Stored data
◆ ◆ ◆ ◆

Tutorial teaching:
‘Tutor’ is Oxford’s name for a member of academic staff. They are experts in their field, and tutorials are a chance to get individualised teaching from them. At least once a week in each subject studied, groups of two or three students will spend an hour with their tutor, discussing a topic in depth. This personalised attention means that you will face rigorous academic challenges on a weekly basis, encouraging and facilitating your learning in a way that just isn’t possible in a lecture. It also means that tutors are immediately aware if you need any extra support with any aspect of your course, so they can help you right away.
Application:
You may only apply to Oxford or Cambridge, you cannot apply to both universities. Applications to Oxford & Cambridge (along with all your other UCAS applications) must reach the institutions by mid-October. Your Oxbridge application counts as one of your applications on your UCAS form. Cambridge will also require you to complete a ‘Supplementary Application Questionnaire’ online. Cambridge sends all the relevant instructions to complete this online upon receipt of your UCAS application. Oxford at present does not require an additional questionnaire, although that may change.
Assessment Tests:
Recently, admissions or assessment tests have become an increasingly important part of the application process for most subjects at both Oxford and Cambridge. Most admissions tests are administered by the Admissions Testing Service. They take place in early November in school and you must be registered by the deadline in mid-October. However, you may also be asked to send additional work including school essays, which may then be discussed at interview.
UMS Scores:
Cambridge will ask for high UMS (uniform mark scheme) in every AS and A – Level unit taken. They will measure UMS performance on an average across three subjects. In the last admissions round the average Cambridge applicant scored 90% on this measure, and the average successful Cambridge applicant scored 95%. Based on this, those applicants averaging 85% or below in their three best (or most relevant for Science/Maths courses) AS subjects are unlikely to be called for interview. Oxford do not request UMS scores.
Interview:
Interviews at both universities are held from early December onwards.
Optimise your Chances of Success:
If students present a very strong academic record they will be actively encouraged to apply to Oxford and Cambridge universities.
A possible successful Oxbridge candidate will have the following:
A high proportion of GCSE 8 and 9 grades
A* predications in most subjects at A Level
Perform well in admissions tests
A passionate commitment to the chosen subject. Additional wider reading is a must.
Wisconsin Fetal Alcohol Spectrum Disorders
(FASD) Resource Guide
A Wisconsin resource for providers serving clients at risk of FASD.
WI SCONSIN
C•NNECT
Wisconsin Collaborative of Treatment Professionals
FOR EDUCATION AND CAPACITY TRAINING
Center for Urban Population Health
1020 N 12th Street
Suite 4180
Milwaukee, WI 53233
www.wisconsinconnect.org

◆ ◆ ◆ ◆

Task goal: Extract the lines above, from the first one through the one containing "Cambridge will ask", and return only those, unchanged.

Solution:
Tutorial teaching:
‘Tutor’ is Oxford’s name for a member of academic staff. They are experts in their field, and tutorials are a chance to get individualised teaching from them. At least once a week in each subject studied, groups of two or three students will spend an hour with their tutor, discussing a topic in depth. This personalised attention means that you will face rigorous academic challenges on a weekly basis, encouraging and facilitating your learning in a way that just isn’t possible in a lecture. It also means that tutors are immediately aware if you need any extra support with any aspect of your course, so they can help you right away.
Application:
You may only apply to Oxford or Cambridge, you cannot apply to both universities. Applications to Oxford & Cambridge (along with all your other UCAS applications) must reach the institutions by mid-October. Your Oxbridge application counts as one of your applications on your UCAS form. Cambridge will also require you to complete a ‘Supplementary Application Questionnaire’ online. Cambridge sends all the relevant instructions to complete this online upon receipt of your UCAS application. Oxford at present does not require an additional questionnaire, although that may change.
Assessment Tests:
Recently, admissions or assessment tests have become an increasingly important part of the application process for most subjects at both Oxford and Cambridge. Most admissions tests are administered by the Admissions Testing Service. They take place in early November in school and you must be registered by the deadline in mid-October. However, you may also be asked to send additional work including school essays, which may then be discussed at interview.
UMS Scores:
Cambridge will ask for high UMS (uniform mark scheme) in every AS and A – Level unit taken. They will measure UMS performance on an average across three subjects. In the last admissions round the average Cambridge applicant scored 90% on this measure, and the average successful Cambridge applicant scored 95%. Based on this, those applicants averaging 85% or below in their three best (or most relevant for Science/Maths courses) AS subjects are unlikely to be called for interview. Oxford do not request UMS scores.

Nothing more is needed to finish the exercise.